Is AI better At Art Than Us?

I know time progresses, but knowing it is happening and actually seeing it in real time happening are two different things. I don't like it. All the time. I guess. In the sense of it moving too fast. Though, there are many pleasurable moments to distract from our limited moments here. 

 

Something that's progressing rather quickly is Artificial Intelligence.

 

Can AI take over a human writer? No. I don't think so. Can they be good, or better, in some ways? Yes. Heck yes. I think the argument is akin to paper books and the Kindle (or any e-book reader, to certain degrees).

 

The e-book reader has fancy functions like holding more data (books). It can organize those books in easy-access folders and shelves. It can make reading more fun in some respects. And the biggest thing for me is the built-in dictionary. This is a big feature.

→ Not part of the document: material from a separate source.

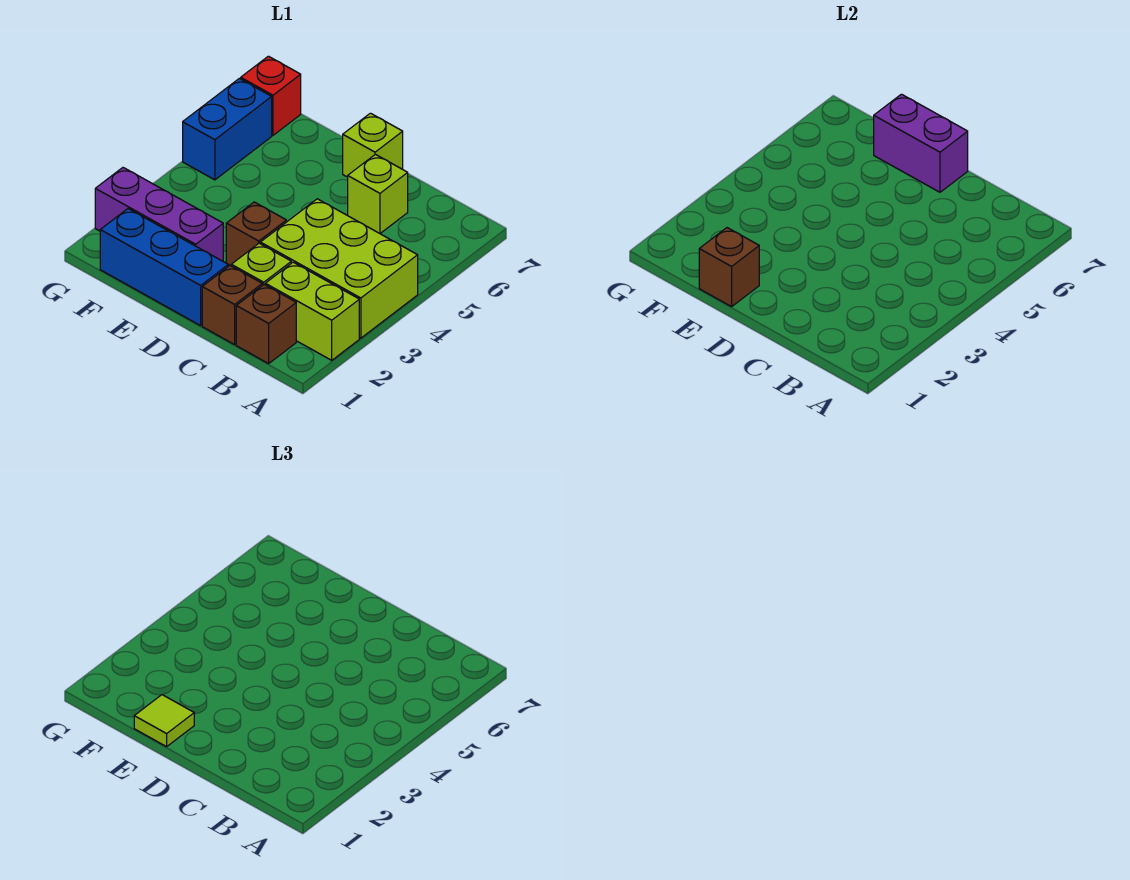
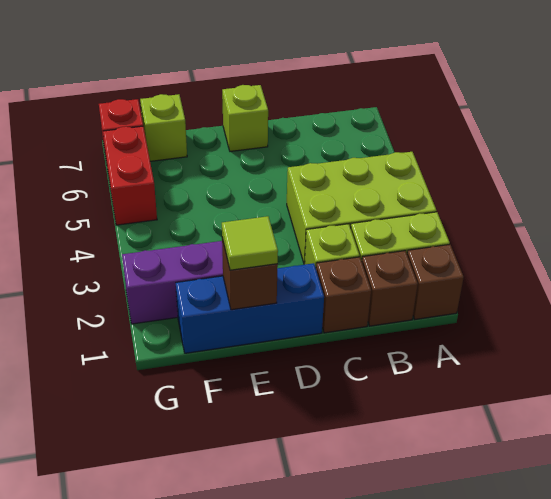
lime 1x1 brick [348,154,408,233] -> lime 1x1 brick moved to [140,94,187,161]
brown 1x1 brick [226,202,286,266] -> brown 1x1 brick moved to [407,244,464,319]
purple 1x2 brick [874,94,968,192] -> none
blue 1x2 brick [183,78,272,180] -> red 1x2 brick [103,126,157,225]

Saves you from having to pick up a big clunky dictionary and search for a word which can be done in seconds on the device. Is it superior? In some ways. Is it better?

 

Now that is the question.

 

Both are similar--AI and the move to electronic books. I don't think AI will take over the creativity of humans, though. The errors are what sets things apart. Sometimes a mistake can turn out to be an important part of an art piece. Whatever that art piece may be; writing; painting; sketching; music; videos. And on. It adds character. Sure, AI can learn to replicate those errors, and at a certain point in the future may be able to do it well. But I think it will be discernible with a trained eye. And those without that eye will feel something is off with the content. Of course, this AI art can be a separate art form in itself. But it won't take over.

 

These are my current opinions, of course. And they may change over time. People may change over time, as well. In fact, they will. Society. They may get used to the AI art to the point where human art feels weird. Ancient. Older folks see the youth and their music of today and think back to their music of yesteryear. Which at that time was alien to their parents. New things usually seem strange. Then you get used to it. 


But like paper books and e-books, there's just something a book does when you pick it up and open it and see all those words on the pages that is fundamentally different. The smell, the look, the feel. It's all there. History. A sense of us. Time. And I don't think AI can take that away.